The drug lords find out about the stolen cocaine and want it back. They show up at Heli's house with the soldier who stole it already bloody and beaten in the back of their military-style van. They take Heli and his sister and drive them to a home where three young boys who had been playing video games watch and then participate in the torture of the two guys that includes setting the testicles of one on fire as he hangs. A woman, who looks like she could be the mother of the boys, is occasionally seen in the background. The thirteen-year old is not around as someone else drives her off. The brazenness and casualness of the young drug thugs is astounding. This was the lone pregnancy movie of this day. When the thirteen-year shows up days later, unwilling to talk about her experience, a doctor discovers she is pregnant and that she will have to go elsewhere for an abortion.

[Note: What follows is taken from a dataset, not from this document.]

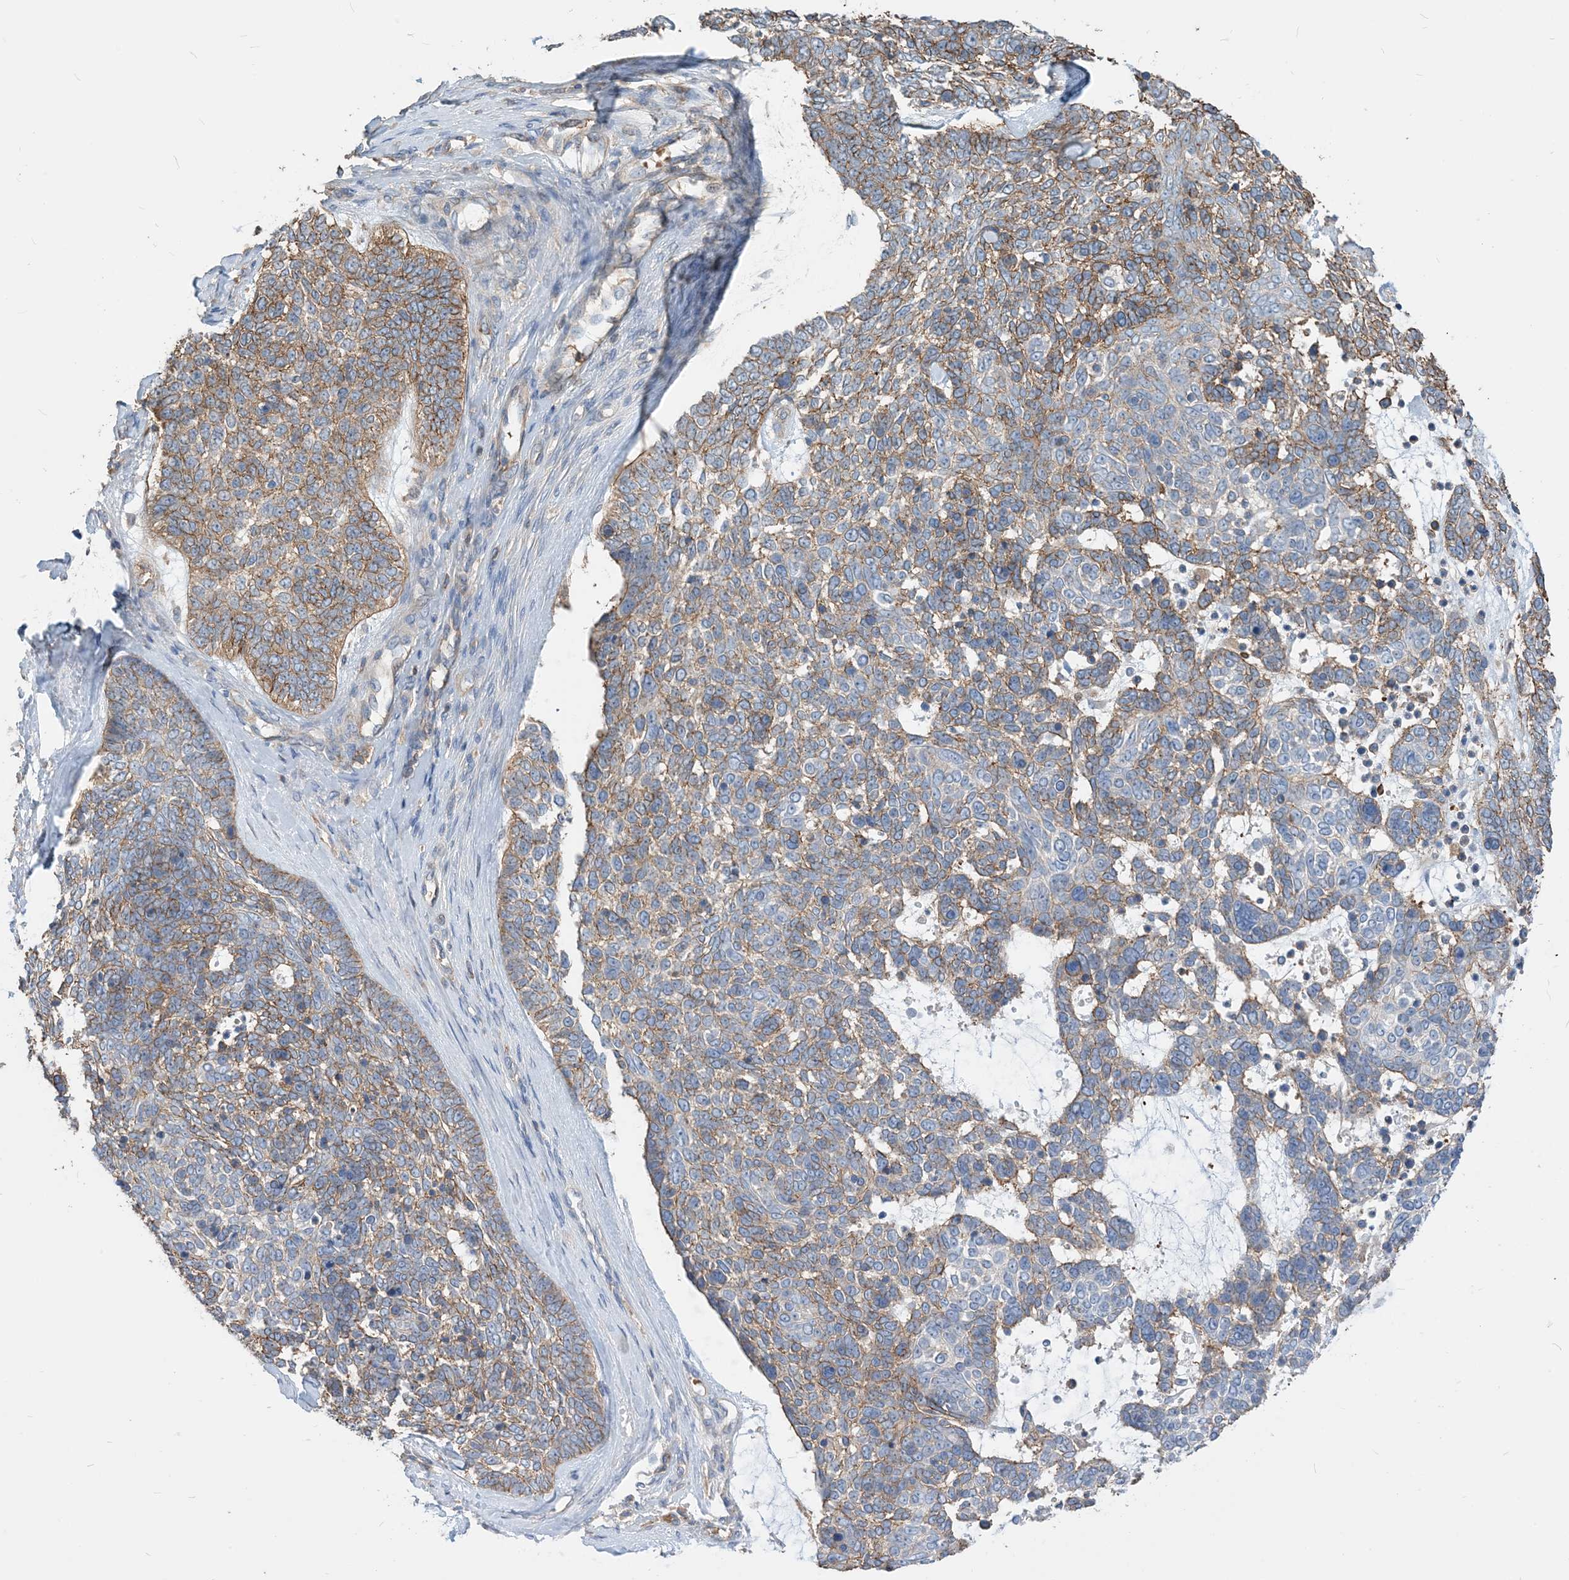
{"staining": {"intensity": "moderate", "quantity": "25%-75%", "location": "cytoplasmic/membranous"}, "tissue": "skin cancer", "cell_type": "Tumor cells", "image_type": "cancer", "snomed": [{"axis": "morphology", "description": "Basal cell carcinoma"}, {"axis": "topography", "description": "Skin"}], "caption": "A micrograph of skin basal cell carcinoma stained for a protein reveals moderate cytoplasmic/membranous brown staining in tumor cells.", "gene": "PARVG", "patient": {"sex": "female", "age": 81}}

"For Those in Peril" from Scotland in the Critic's Weekly was a similarly well-conceived and truthful film. It focused on the torment of a young man who was on the lone fishing boat of five that survived a storm. His brother was one of those killed. He wanders his village hoping that his brother will suddenly turn up. No one in the town wants to commiserate with him or give him work.

The Moroccan film "They Are the Dogs" shows a camera crew from a television station following a political prisoner around Casablanca just after he has been released after serving thirty years in prison as he visits friends and family who all thought that he was dead. He is let out in the midst of the Arab Spring. He knows nothing of his son. His last memory is giving him a bicycle. He had yet to learn to ride it when he disappeared. He is told that his son has become a famous bicycle racer. Such is the tone of this semi-cinema verité, half-serious, half-comical look at present-day Morocco.

There was no singing or dancing in the Indian thriller "Ugly," but plenty of violence and gritty realism. A young woman is kidnapped and a lot of people are involved trying to recover her in this Director's Fortnight film.

I also managed two quite good documentaries. The world of fashion continues to provide exemplary material for film. "Scatter My Ashes at Bergdorf's" gave a most captivating history of the legendary Manhattan department store. It has launched the fashion careers of many designers. One of the latest is the young designer who has supplied Michele Obama with her inauguration dresses. The film maker had no shortage of interesting characters to interview, some of whom have appeared in other recent fashion-related docs including "Billy Cunningham New York."

Legendary extreme-skier and ski-Base jumper Shane McConkey also made an excellent subject for a documentary. It was a natural that Red Bull produced the film simply titled "McConkey." Watching all his death-defying stunts, it was inevitable that he would one day die. It is a wonder he lasted as long as he did up to 2009.

This was my first eight-film day this year thanks to an early 8:30 screening before the Belgian bicycle movie at ten and then a movie every two hours for the rest of the day. The iPad also made it possible, not having to seek out a computer for an hour but able to compose my report in the few minutes between each movie.